Anomalous triangle vertex: divergencies and symmetry argument

Question

Consider the triangle correlator of one axial-vector current $J_{\lambda 5}$ and two vector currents $J_{\mu}, J_{\nu}$ in a theory with a fermion with mass $m$:
$$
\Gamma_{\lambda \mu\nu}(q,k,p) = F\bigg[\langle 0|T(J_{\lambda 5}(x)J_{\mu}(y)J_{\nu}(z) )|0\rangle \bigg]_{q,k,p},
$$
where $F[]$ means the Fourier transformation. The momentum $q$ is $q = p+k$. By using the perturbation theory, it can be related to triangle diagram with massive fermion running in the loop.

Adler proposes to use tensor decomposition
$$
\Gamma_{\lambda\mu\nu}(q,k,p) = A(p,k,m)\epsilon_{\lambda \mu\nu\rho}k^{\rho}+ \epsilon_{\nu \lambda \sigma\rho}p^{\sigma}k^{\rho}(B(p,k,m)p_{\mu}+C(p,k,m)k_{\mu})\\ + \begin{pmatrix} k \leftrightarrow p \\ \mu \leftrightarrow \nu\end{pmatrix},
$$
following from lorentz covariance, parity symmetry and bose symmetry. This expansion has historical name Rosenberg expansion.

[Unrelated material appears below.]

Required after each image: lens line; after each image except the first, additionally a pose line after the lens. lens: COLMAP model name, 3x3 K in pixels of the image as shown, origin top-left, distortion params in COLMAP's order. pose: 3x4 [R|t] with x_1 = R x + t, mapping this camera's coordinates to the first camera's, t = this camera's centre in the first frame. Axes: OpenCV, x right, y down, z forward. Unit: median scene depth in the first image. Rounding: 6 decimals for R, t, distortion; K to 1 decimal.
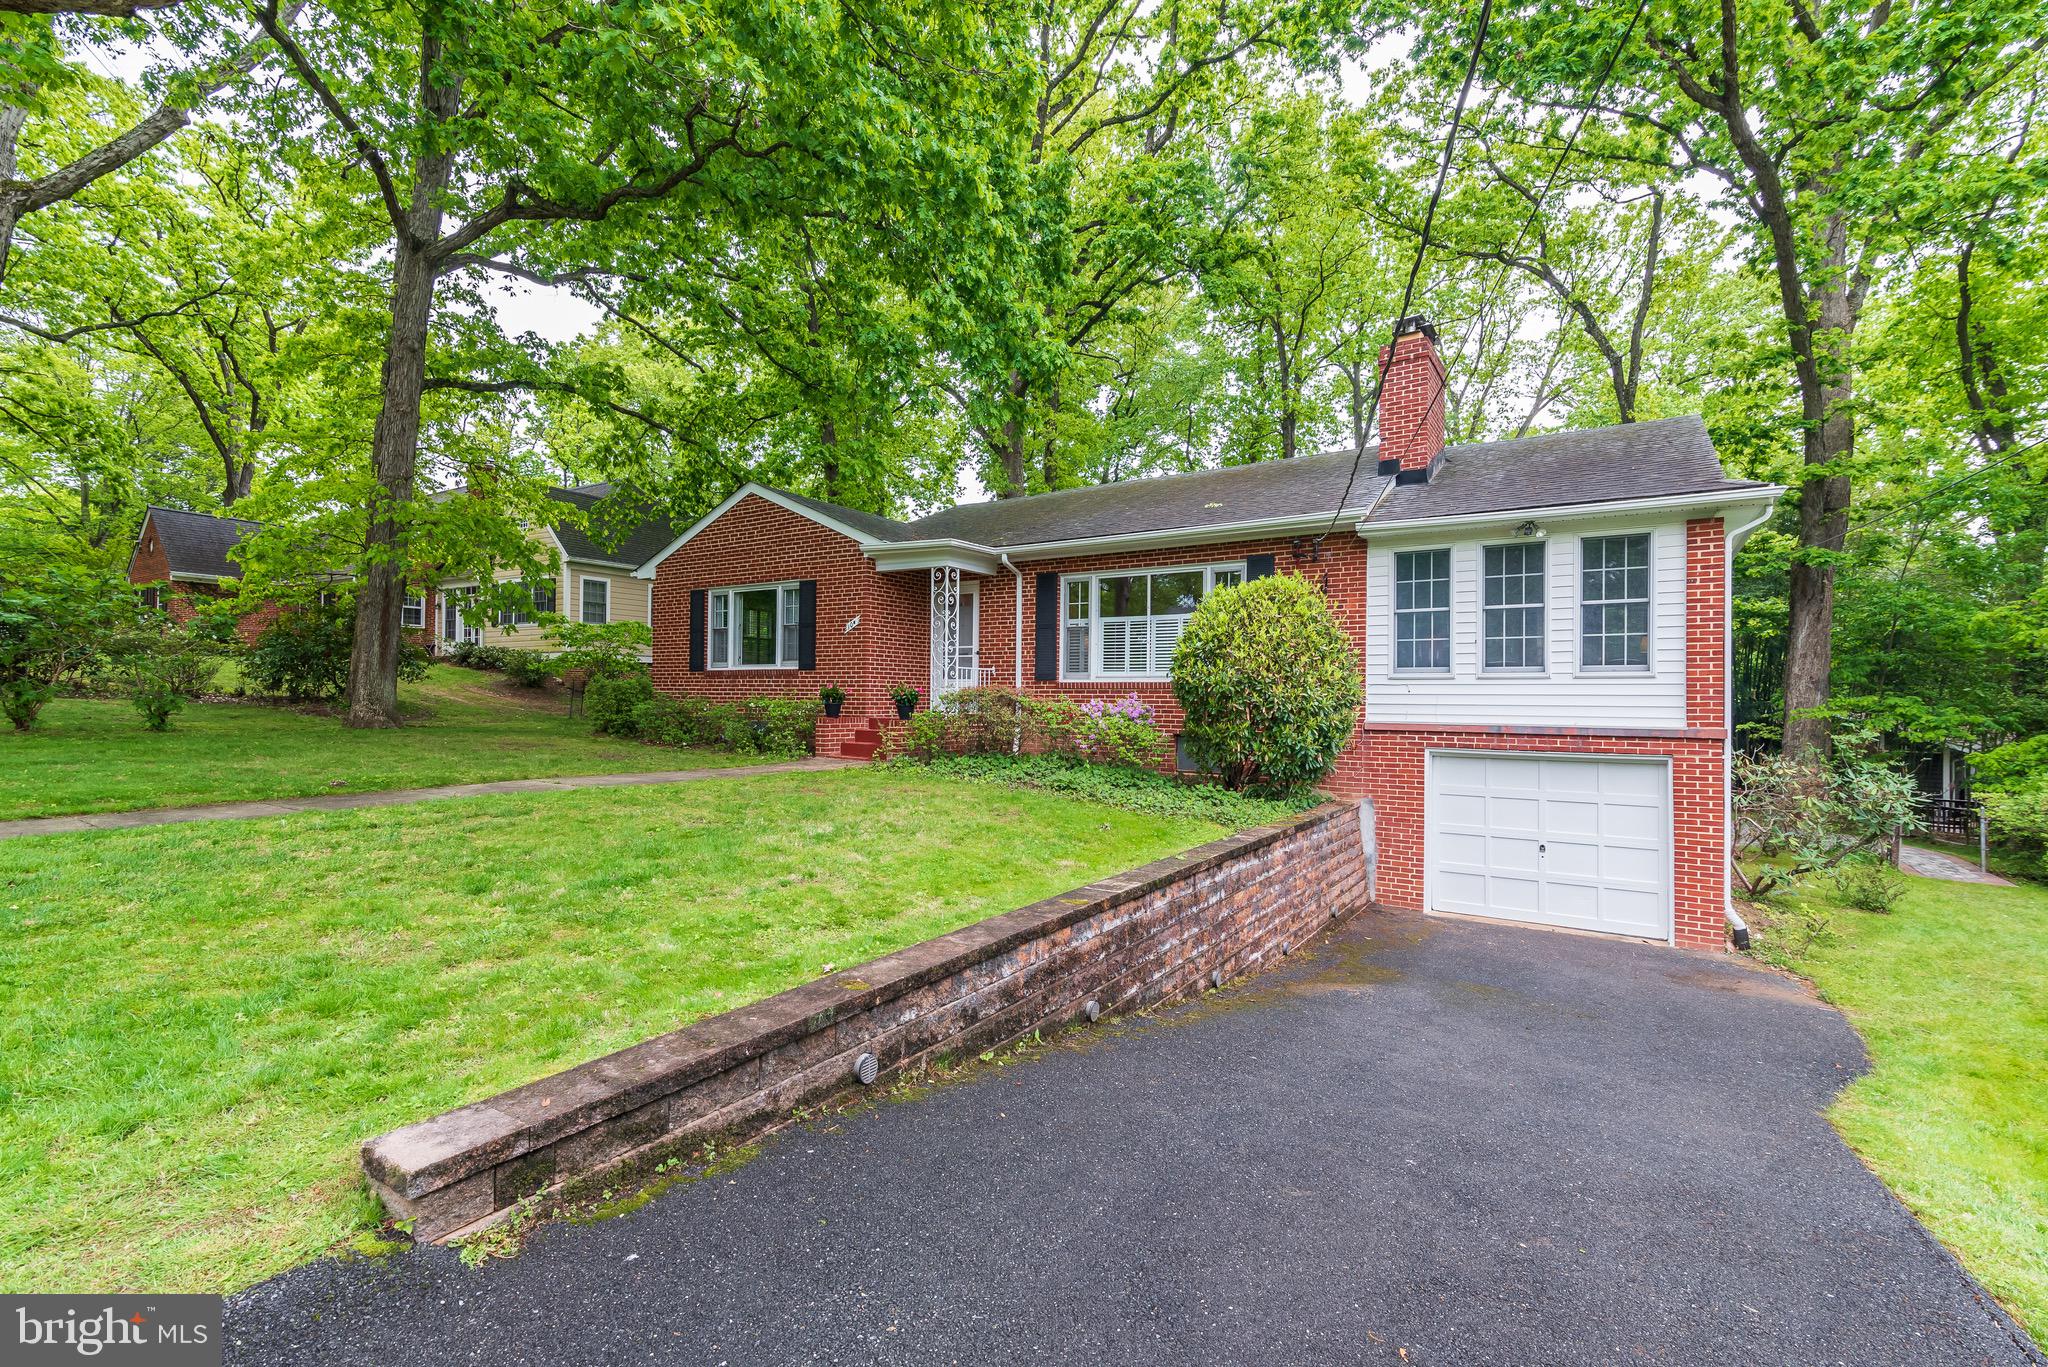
lens RADIAL K [[920.0, 0, 1022.8], [0, 920.0, 689.3], [0, 0, 1]] dist [0.004838, 0.000912]
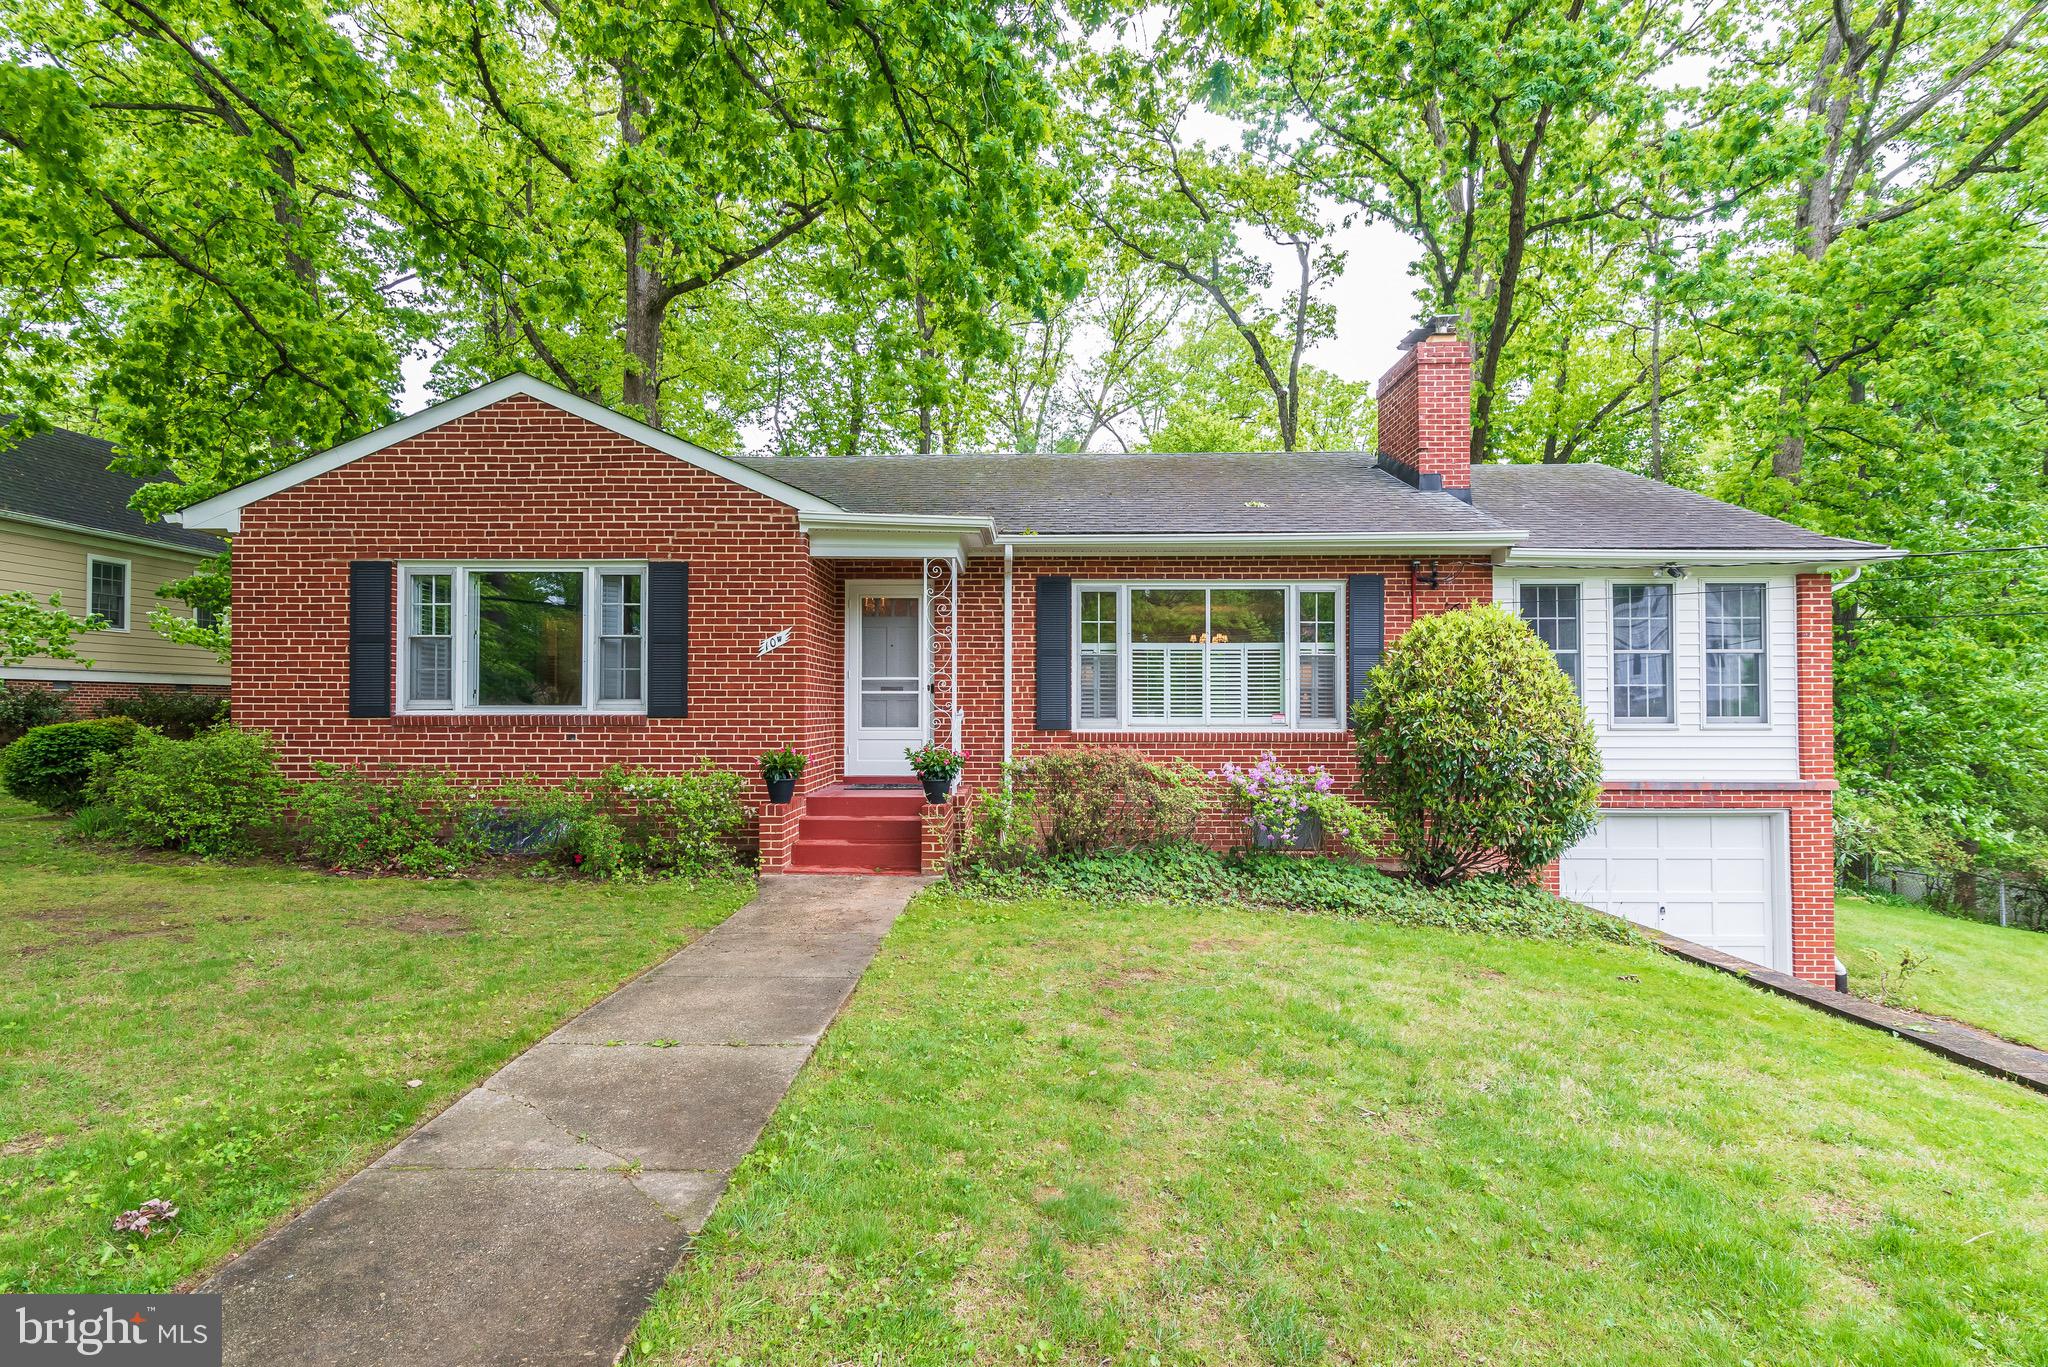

The ''form-factors'' $B, C$ have the dimension -2 in energy units, while $A$ has the dimension 0; this follows from the dimensionality of $\Gamma_{\lambda \mu\nu}$, which is 1. Therefore, since the form-factors are obtained by the loop integration, $A$ is potentially logarithmically divergent. However, actually it can be shown that it is finite assuming the vector-like current conservation. Really, one has $p^{\mu}\Gamma_{\lambda \mu \nu} = 0$, or
$$
\tag 1 A(p,k,m) = B(p,k,m)p^{2} +C(p,k,m)(p\cdot k)
$$
Therefore one knows that $\Gamma_{\lambda \mu \nu}$ is free from any divergences without any calculations, since now potentially diverged $A$ is expressed in terms of finite $B,C$ with finite pre-factors.

Let's now assume particular case $p = -k$ which corresponds to $q = 0$. For the vertex $\Gamma_{\lambda \mu \nu}$ one has the general form
$$
\Gamma_{\lambda \mu \nu}(0, k, -k) = D(k^{2},m^{2})\epsilon_{\lambda \mu\nu\sigma}k^{\sigma},
$$
where $D$ is dimension 0 and a priori contains logarithmic singularity.

My questions are the following:

• is it possible to use the identity $(1)$ for the case $p = -k$ by considering first the general case of unrelated $k,p$ and then by taking the limit

$$
\Gamma_{\lambda \mu\nu}(0,k,-k) \equiv \lim_{p \to -k}\Gamma_{\lambda \mu\nu}(q,k,p)?
$$

• if the answer on the previous question is no, is there any other way to ensure that $D$ contains or doesn't contain logarithmic divergence without direct computations of the loop integral?